* STATED EXERCISE: Turn every line in the entries below into a numbered list, omitting the blank lines.

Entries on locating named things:

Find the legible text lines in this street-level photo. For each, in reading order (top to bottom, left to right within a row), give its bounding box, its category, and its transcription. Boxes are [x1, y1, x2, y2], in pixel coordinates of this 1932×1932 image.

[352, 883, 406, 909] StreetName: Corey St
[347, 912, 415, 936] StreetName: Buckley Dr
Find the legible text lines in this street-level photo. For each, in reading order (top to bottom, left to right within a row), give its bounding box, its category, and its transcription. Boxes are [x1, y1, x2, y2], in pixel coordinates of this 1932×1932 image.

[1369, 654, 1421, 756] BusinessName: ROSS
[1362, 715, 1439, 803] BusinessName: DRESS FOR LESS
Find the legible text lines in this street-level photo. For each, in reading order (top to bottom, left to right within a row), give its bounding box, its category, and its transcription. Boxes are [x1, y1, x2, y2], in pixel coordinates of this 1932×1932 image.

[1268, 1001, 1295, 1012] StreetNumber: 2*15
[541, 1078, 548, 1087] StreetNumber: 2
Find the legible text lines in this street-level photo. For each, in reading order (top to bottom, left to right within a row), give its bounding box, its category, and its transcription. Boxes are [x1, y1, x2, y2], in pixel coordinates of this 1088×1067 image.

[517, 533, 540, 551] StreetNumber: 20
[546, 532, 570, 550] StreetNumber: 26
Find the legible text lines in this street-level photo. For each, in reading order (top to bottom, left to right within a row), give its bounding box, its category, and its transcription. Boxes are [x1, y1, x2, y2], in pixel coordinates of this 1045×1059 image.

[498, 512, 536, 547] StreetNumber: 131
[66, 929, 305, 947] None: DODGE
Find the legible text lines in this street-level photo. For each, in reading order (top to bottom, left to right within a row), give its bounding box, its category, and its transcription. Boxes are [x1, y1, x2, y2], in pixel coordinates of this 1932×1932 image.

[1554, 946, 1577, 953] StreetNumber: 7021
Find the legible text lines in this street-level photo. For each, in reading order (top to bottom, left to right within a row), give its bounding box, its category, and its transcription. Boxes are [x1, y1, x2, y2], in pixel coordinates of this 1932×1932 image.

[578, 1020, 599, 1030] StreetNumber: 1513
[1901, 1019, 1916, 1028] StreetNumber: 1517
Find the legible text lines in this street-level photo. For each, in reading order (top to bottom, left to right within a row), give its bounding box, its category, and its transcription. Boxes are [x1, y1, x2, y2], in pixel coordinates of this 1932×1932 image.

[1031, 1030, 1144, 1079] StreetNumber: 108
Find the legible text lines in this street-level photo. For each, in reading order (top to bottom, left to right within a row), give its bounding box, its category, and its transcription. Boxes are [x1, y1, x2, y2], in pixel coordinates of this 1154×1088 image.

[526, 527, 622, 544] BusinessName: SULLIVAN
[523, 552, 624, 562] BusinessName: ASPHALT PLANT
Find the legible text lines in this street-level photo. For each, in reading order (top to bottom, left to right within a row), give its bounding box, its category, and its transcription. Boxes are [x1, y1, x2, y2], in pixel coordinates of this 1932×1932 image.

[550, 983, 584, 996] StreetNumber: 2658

* WORKED SOLUTION:
1. Find the legible text lines in this street-level photo. For each, in reading order (top to bottom, left to right within a row), give its bounding box, its category, and its transcription. Boxes are [x1, y1, x2, y2], in pixel coordinates of this 1932×1932 image.
2. [352, 883, 406, 909] StreetName: Corey St
3. [347, 912, 415, 936] StreetName: Buckley Dr
4. Find the legible text lines in this street-level photo. For each, in reading order (top to bottom, left to right within a row), give its bounding box, its category, and its transcription. Boxes are [x1, y1, x2, y2], in pixel coordinates of this 1932×1932 image.
5. [1369, 654, 1421, 756] BusinessName: ROSS
6. [1362, 715, 1439, 803] BusinessName: DRESS FOR LESS
7. Find the legible text lines in this street-level photo. For each, in reading order (top to bottom, left to right within a row), give its bounding box, its category, and its transcription. Boxes are [x1, y1, x2, y2], in pixel coordinates of this 1932×1932 image.
8. [1268, 1001, 1295, 1012] StreetNumber: 2*15
9. [541, 1078, 548, 1087] StreetNumber: 2
10. Find the legible text lines in this street-level photo. For each, in reading order (top to bottom, left to right within a row), give its bounding box, its category, and its transcription. Boxes are [x1, y1, x2, y2], in pixel coordinates of this 1088×1067 image.
11. [517, 533, 540, 551] StreetNumber: 20
12. [546, 532, 570, 550] StreetNumber: 26
13. Find the legible text lines in this street-level photo. For each, in reading order (top to bottom, left to right within a row), give its bounding box, its category, and its transcription. Boxes are [x1, y1, x2, y2], in pixel coordinates of this 1045×1059 image.
14. [498, 512, 536, 547] StreetNumber: 131
15. [66, 929, 305, 947] None: DODGE
16. Find the legible text lines in this street-level photo. For each, in reading order (top to bottom, left to right within a row), give its bounding box, its category, and its transcription. Boxes are [x1, y1, x2, y2], in pixel coordinates of this 1932×1932 image.
17. [1554, 946, 1577, 953] StreetNumber: 7021
18. Find the legible text lines in this street-level photo. For each, in reading order (top to bottom, left to right within a row), give its bounding box, its category, and its transcription. Boxes are [x1, y1, x2, y2], in pixel coordinates of this 1932×1932 image.
19. [578, 1020, 599, 1030] StreetNumber: 1513
20. [1901, 1019, 1916, 1028] StreetNumber: 1517
21. Find the legible text lines in this street-level photo. For each, in reading order (top to bottom, left to right within a row), give its bounding box, its category, and its transcription. Boxes are [x1, y1, x2, y2], in pixel coordinates of this 1932×1932 image.
22. [1031, 1030, 1144, 1079] StreetNumber: 108
23. Find the legible text lines in this street-level photo. For each, in reading order (top to bottom, left to right within a row), give its bounding box, its category, and its transcription. Boxes are [x1, y1, x2, y2], in pixel coordinates of this 1154×1088 image.
24. [526, 527, 622, 544] BusinessName: SULLIVAN
25. [523, 552, 624, 562] BusinessName: ASPHALT PLANT
26. Find the legible text lines in this street-level photo. For each, in reading order (top to bottom, left to right within a row), give its bounding box, its category, and its transcription. Boxes are [x1, y1, x2, y2], in pixel coordinates of this 1932×1932 image.
27. [550, 983, 584, 996] StreetNumber: 2658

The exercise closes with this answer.